• _EXERCISE PROMPT_:
Where a record contains an image, leave the image out and print the rest exactly.

[EXCERPTED RECORDS — start]

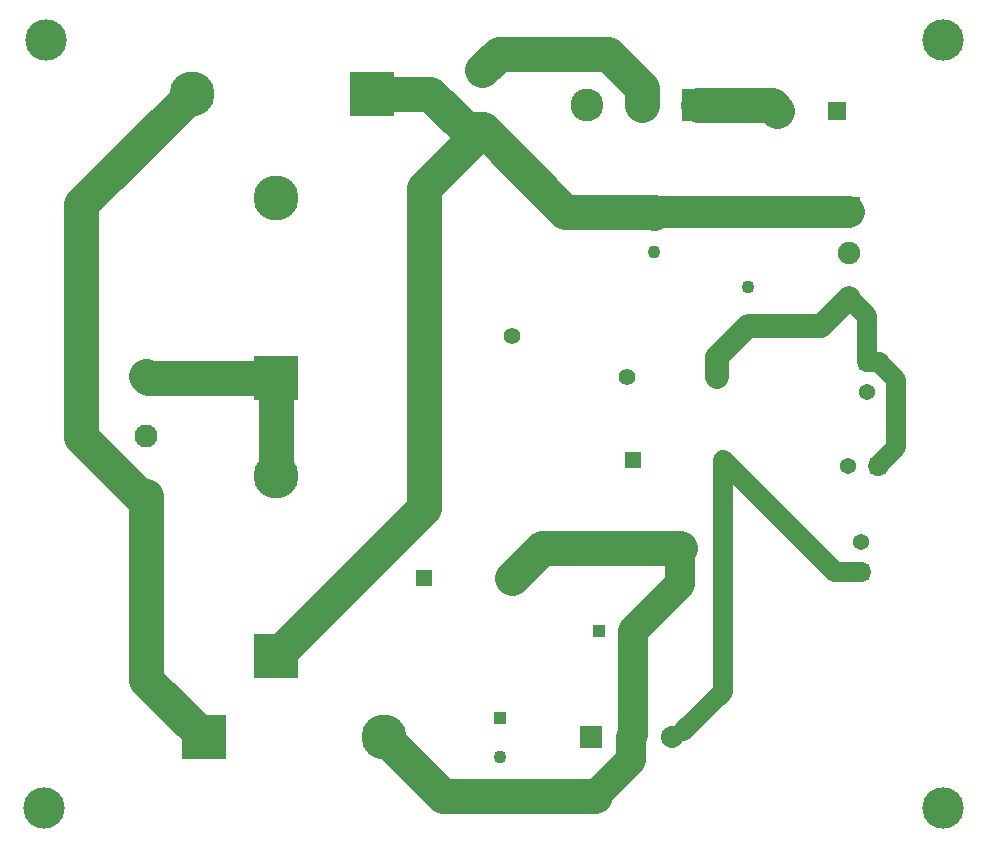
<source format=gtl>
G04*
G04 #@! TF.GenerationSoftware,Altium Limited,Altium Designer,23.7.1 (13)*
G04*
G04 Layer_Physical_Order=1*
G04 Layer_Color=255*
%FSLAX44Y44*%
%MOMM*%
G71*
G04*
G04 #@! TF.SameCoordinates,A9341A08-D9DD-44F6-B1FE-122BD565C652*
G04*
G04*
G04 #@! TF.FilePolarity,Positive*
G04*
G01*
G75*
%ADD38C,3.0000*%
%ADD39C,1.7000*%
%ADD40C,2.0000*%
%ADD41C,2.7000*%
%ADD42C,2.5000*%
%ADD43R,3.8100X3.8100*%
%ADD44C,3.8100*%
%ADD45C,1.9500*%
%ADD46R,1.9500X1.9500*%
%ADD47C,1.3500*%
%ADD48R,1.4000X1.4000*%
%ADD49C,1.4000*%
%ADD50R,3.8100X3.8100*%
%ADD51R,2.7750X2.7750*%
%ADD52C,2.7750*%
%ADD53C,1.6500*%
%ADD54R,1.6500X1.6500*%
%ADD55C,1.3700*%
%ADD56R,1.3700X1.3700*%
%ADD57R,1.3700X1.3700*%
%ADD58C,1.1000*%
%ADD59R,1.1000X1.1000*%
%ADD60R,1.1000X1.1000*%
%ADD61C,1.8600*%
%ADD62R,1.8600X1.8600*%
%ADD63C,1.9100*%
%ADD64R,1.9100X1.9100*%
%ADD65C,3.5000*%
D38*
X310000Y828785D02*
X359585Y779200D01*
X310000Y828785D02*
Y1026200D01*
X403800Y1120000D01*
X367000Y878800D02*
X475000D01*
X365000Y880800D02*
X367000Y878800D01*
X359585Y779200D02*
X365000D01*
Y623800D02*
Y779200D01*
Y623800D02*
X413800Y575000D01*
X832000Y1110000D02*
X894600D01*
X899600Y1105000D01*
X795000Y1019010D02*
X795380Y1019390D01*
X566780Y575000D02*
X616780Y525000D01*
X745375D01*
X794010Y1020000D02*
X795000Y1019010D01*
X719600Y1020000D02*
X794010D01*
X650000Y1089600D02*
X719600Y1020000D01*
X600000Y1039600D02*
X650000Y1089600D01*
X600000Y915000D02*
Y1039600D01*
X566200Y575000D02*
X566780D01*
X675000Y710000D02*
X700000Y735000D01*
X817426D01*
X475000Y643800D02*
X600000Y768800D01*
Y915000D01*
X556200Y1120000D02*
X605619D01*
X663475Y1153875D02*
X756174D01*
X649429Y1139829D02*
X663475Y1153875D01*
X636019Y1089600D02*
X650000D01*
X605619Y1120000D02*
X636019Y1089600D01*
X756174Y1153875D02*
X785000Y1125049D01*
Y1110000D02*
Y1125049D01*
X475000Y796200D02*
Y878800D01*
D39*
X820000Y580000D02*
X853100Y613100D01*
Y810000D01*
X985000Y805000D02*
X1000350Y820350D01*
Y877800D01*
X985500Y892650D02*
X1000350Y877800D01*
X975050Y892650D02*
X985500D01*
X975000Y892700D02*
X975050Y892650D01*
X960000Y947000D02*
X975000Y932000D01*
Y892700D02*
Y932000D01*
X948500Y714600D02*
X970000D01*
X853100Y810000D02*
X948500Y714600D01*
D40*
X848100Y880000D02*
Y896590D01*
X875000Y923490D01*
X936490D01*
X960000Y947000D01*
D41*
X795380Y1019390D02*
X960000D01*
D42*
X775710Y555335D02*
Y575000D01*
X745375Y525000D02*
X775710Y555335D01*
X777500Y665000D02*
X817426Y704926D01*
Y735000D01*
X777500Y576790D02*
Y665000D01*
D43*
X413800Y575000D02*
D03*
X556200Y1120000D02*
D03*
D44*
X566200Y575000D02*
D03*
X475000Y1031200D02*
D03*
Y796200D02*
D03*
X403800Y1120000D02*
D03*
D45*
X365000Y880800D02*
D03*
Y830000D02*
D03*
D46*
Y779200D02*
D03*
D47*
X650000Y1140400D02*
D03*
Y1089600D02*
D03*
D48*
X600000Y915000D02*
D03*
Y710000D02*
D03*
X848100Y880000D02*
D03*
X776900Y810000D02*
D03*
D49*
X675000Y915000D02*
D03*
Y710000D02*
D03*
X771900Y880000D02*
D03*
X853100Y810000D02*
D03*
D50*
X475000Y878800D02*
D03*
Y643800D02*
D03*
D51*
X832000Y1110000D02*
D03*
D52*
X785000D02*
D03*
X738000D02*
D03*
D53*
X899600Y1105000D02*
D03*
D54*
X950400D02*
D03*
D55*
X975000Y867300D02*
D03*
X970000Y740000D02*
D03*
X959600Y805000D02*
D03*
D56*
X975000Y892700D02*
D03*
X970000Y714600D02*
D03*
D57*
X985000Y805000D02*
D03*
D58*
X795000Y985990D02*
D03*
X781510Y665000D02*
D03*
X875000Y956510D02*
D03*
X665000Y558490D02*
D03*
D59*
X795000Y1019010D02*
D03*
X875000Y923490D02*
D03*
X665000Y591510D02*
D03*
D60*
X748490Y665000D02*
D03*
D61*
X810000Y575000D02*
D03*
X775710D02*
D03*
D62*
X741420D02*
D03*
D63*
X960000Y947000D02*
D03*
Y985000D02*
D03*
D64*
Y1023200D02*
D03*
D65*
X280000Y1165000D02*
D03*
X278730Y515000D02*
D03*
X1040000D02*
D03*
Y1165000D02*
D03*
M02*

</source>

[EXCERPTED RECORDS — finish]

• _SOLUTION_:
<source format=gtl>
G04*
G04 #@! TF.GenerationSoftware,Altium Limited,Altium Designer,23.7.1 (13)*
G04*
G04 Layer_Physical_Order=1*
G04 Layer_Color=255*
%FSLAX44Y44*%
%MOMM*%
G71*
G04*
G04 #@! TF.SameCoordinates,A9341A08-D9DD-44F6-B1FE-122BD565C652*
G04*
G04*
G04 #@! TF.FilePolarity,Positive*
G04*
G01*
G75*
%ADD38C,3.0000*%
%ADD39C,1.7000*%
%ADD40C,2.0000*%
%ADD41C,2.7000*%
%ADD42C,2.5000*%
%ADD43R,3.8100X3.8100*%
%ADD44C,3.8100*%
%ADD45C,1.9500*%
%ADD46R,1.9500X1.9500*%
%ADD47C,1.3500*%
%ADD48R,1.4000X1.4000*%
%ADD49C,1.4000*%
%ADD50R,3.8100X3.8100*%
%ADD51R,2.7750X2.7750*%
%ADD52C,2.7750*%
%ADD53C,1.6500*%
%ADD54R,1.6500X1.6500*%
%ADD55C,1.3700*%
%ADD56R,1.3700X1.3700*%
%ADD57R,1.3700X1.3700*%
%ADD58C,1.1000*%
%ADD59R,1.1000X1.1000*%
%ADD60R,1.1000X1.1000*%
%ADD61C,1.8600*%
%ADD62R,1.8600X1.8600*%
%ADD63C,1.9100*%
%ADD64R,1.9100X1.9100*%
%ADD65C,3.5000*%
D38*
X310000Y828785D02*
X359585Y779200D01*
X310000Y828785D02*
Y1026200D01*
X403800Y1120000D01*
X367000Y878800D02*
X475000D01*
X365000Y880800D02*
X367000Y878800D01*
X359585Y779200D02*
X365000D01*
Y623800D02*
Y779200D01*
Y623800D02*
X413800Y575000D01*
X832000Y1110000D02*
X894600D01*
X899600Y1105000D01*
X795000Y1019010D02*
X795380Y1019390D01*
X566780Y575000D02*
X616780Y525000D01*
X745375D01*
X794010Y1020000D02*
X795000Y1019010D01*
X719600Y1020000D02*
X794010D01*
X650000Y1089600D02*
X719600Y1020000D01*
X600000Y1039600D02*
X650000Y1089600D01*
X600000Y915000D02*
Y1039600D01*
X566200Y575000D02*
X566780D01*
X675000Y710000D02*
X700000Y735000D01*
X817426D01*
X475000Y643800D02*
X600000Y768800D01*
Y915000D01*
X556200Y1120000D02*
X605619D01*
X663475Y1153875D02*
X756174D01*
X649429Y1139829D02*
X663475Y1153875D01*
X636019Y1089600D02*
X650000D01*
X605619Y1120000D02*
X636019Y1089600D01*
X756174Y1153875D02*
X785000Y1125049D01*
Y1110000D02*
Y1125049D01*
X475000Y796200D02*
Y878800D01*
D39*
X820000Y580000D02*
X853100Y613100D01*
Y810000D01*
X985000Y805000D02*
X1000350Y820350D01*
Y877800D01*
X985500Y892650D02*
X1000350Y877800D01*
X975050Y892650D02*
X985500D01*
X975000Y892700D02*
X975050Y892650D01*
X960000Y947000D02*
X975000Y932000D01*
Y892700D02*
Y932000D01*
X948500Y714600D02*
X970000D01*
X853100Y810000D02*
X948500Y714600D01*
D40*
X848100Y880000D02*
Y896590D01*
X875000Y923490D01*
X936490D01*
X960000Y947000D01*
D41*
X795380Y1019390D02*
X960000D01*
D42*
X775710Y555335D02*
Y575000D01*
X745375Y525000D02*
X775710Y555335D01*
X777500Y665000D02*
X817426Y704926D01*
Y735000D01*
X777500Y576790D02*
Y665000D01*
D43*
X413800Y575000D02*
D03*
X556200Y1120000D02*
D03*
D44*
X566200Y575000D02*
D03*
X475000Y1031200D02*
D03*
Y796200D02*
D03*
X403800Y1120000D02*
D03*
D45*
X365000Y880800D02*
D03*
Y830000D02*
D03*
D46*
Y779200D02*
D03*
D47*
X650000Y1140400D02*
D03*
Y1089600D02*
D03*
D48*
X600000Y915000D02*
D03*
Y710000D02*
D03*
X848100Y880000D02*
D03*
X776900Y810000D02*
D03*
D49*
X675000Y915000D02*
D03*
Y710000D02*
D03*
X771900Y880000D02*
D03*
X853100Y810000D02*
D03*
D50*
X475000Y878800D02*
D03*
Y643800D02*
D03*
D51*
X832000Y1110000D02*
D03*
D52*
X785000D02*
D03*
X738000D02*
D03*
D53*
X899600Y1105000D02*
D03*
D54*
X950400D02*
D03*
D55*
X975000Y867300D02*
D03*
X970000Y740000D02*
D03*
X959600Y805000D02*
D03*
D56*
X975000Y892700D02*
D03*
X970000Y714600D02*
D03*
D57*
X985000Y805000D02*
D03*
D58*
X795000Y985990D02*
D03*
X781510Y665000D02*
D03*
X875000Y956510D02*
D03*
X665000Y558490D02*
D03*
D59*
X795000Y1019010D02*
D03*
X875000Y923490D02*
D03*
X665000Y591510D02*
D03*
D60*
X748490Y665000D02*
D03*
D61*
X810000Y575000D02*
D03*
X775710D02*
D03*
D62*
X741420D02*
D03*
D63*
X960000Y947000D02*
D03*
Y985000D02*
D03*
D64*
Y1023200D02*
D03*
D65*
X280000Y1165000D02*
D03*
X278730Y515000D02*
D03*
X1040000D02*
D03*
Y1165000D02*
D03*
M02*

</source>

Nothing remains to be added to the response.